Nabuyongo Island

Geography
- Location: Lake Victoria
- Coordinates: 01°28′11″S 32°36′43″E﻿ / ﻿1.46972°S 32.61194°E
- Length: 12.7 km (7.89 mi)
- Width: 11.8 km (7.33 mi)

Administration
- Tanzania
- Region: Kagera Region
- District: Muleba District

Demographics
- Demonym: Goziban
- Languages: Kara & Swahili
- Ethnic groups: Haya people

= Nabuyongo Island =

Island in Mulemba, Kagera, Tanzania

Nabuyongo Island (Kisiwa cha Nabuyongo, in Swahili), also known as Goziba, is a freshwater island located in Lake Victoria. The island is administratively part of Muleba District in Kagera Region, Tanzania. The island is located in the middle of the lake with hundreds of fishermen stationed there and is also an area of meterological interest.

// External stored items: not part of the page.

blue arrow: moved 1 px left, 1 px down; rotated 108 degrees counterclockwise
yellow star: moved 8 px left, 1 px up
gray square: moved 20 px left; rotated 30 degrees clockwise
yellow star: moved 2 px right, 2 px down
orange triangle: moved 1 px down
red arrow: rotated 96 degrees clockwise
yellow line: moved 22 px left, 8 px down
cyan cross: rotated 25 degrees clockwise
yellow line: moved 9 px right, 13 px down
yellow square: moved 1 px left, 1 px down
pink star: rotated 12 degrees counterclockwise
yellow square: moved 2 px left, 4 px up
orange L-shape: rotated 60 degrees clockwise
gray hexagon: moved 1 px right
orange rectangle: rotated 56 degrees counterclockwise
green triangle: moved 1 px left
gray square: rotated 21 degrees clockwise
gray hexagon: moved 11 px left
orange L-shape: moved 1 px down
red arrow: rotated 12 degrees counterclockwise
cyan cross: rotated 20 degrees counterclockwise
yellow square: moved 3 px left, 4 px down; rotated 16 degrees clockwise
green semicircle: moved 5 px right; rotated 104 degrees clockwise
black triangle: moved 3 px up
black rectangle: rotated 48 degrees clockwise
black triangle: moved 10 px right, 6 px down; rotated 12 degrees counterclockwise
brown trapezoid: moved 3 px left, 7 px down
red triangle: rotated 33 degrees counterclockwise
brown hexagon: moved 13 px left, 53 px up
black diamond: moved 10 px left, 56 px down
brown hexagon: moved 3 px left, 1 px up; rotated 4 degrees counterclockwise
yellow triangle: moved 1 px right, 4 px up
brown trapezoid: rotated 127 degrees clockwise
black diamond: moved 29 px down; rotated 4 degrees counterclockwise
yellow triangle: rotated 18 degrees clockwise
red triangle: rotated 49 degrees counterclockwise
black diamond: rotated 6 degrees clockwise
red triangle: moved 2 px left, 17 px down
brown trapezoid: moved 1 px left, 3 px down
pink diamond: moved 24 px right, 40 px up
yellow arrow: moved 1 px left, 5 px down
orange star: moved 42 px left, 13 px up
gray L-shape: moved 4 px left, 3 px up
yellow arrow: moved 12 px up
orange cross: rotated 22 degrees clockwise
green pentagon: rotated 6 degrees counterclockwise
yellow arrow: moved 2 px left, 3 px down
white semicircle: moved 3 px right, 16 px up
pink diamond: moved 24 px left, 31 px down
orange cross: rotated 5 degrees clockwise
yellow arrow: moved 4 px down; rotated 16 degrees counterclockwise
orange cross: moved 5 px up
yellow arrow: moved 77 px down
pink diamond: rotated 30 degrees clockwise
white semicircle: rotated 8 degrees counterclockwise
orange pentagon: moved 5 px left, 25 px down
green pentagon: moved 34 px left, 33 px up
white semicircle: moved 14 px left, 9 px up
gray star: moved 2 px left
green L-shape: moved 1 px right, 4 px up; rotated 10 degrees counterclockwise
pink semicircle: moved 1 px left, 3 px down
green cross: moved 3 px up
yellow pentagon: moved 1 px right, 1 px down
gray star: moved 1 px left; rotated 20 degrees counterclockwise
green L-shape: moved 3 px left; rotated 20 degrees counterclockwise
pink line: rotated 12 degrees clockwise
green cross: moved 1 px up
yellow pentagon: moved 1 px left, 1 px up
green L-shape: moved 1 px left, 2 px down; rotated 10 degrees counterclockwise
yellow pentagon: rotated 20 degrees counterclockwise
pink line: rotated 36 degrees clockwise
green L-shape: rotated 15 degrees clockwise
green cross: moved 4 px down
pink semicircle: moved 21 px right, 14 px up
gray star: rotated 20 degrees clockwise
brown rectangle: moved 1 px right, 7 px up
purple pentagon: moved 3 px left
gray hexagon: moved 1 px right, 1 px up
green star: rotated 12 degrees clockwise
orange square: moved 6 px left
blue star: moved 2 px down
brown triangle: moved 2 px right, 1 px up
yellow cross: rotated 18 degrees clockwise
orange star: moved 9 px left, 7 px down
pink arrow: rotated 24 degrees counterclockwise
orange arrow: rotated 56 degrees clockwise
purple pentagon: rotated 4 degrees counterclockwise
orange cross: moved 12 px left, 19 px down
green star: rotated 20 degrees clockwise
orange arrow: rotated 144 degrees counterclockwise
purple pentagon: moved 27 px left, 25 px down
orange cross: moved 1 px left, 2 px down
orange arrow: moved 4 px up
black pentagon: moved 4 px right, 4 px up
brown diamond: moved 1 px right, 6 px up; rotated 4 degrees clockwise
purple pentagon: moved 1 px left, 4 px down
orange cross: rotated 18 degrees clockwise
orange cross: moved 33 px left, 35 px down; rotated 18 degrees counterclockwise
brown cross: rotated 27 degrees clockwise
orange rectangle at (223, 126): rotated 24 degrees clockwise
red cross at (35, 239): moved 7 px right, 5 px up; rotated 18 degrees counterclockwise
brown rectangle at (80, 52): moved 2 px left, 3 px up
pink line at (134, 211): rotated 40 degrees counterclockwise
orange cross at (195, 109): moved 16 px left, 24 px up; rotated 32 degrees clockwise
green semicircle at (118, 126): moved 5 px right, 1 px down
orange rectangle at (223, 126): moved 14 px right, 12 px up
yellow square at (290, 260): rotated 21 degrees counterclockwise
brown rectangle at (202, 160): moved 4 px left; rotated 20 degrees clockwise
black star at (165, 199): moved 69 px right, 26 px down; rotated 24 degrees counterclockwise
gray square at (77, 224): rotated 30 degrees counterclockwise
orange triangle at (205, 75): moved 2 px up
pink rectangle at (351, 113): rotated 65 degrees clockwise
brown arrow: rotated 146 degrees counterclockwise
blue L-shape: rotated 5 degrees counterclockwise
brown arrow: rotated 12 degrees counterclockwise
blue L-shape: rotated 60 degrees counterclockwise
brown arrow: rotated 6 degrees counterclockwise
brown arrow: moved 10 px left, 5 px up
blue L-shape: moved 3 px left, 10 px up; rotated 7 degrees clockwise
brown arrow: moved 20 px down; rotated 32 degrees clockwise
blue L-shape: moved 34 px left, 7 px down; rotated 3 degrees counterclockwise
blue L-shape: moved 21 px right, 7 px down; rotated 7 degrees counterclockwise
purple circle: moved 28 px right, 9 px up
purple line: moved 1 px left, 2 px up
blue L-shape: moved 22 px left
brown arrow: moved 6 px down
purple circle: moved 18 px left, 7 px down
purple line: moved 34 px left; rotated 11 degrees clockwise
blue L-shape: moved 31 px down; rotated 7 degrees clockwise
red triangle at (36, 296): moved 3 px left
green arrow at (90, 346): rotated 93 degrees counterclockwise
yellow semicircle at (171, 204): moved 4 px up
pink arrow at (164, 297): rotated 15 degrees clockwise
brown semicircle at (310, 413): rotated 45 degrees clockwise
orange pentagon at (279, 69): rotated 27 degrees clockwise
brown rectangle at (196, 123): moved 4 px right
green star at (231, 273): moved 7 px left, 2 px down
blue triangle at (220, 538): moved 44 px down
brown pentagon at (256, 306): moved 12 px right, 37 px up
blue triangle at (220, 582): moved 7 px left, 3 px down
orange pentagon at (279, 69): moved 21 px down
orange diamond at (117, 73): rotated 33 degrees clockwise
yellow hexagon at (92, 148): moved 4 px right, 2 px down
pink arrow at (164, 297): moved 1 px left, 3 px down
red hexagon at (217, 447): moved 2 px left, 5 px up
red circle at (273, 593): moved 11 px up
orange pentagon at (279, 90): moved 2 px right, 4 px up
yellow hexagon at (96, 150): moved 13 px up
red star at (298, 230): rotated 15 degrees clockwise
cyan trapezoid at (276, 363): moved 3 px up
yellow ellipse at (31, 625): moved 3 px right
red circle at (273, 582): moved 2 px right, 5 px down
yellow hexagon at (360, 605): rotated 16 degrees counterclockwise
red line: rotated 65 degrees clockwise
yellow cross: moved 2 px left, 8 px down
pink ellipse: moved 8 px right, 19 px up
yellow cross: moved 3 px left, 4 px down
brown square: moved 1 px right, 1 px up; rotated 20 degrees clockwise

During the First World War it was the site of World War I naval action between British and German lake steamers. Data from small Nabuyonge Island, in the middle of the lake, indicates that the island receives an average of more than 3000 mm of precipitation annually, making it one of the wettest in Africa. Compared to comparable coastal or island stations in the lake, this value is about 30% higher.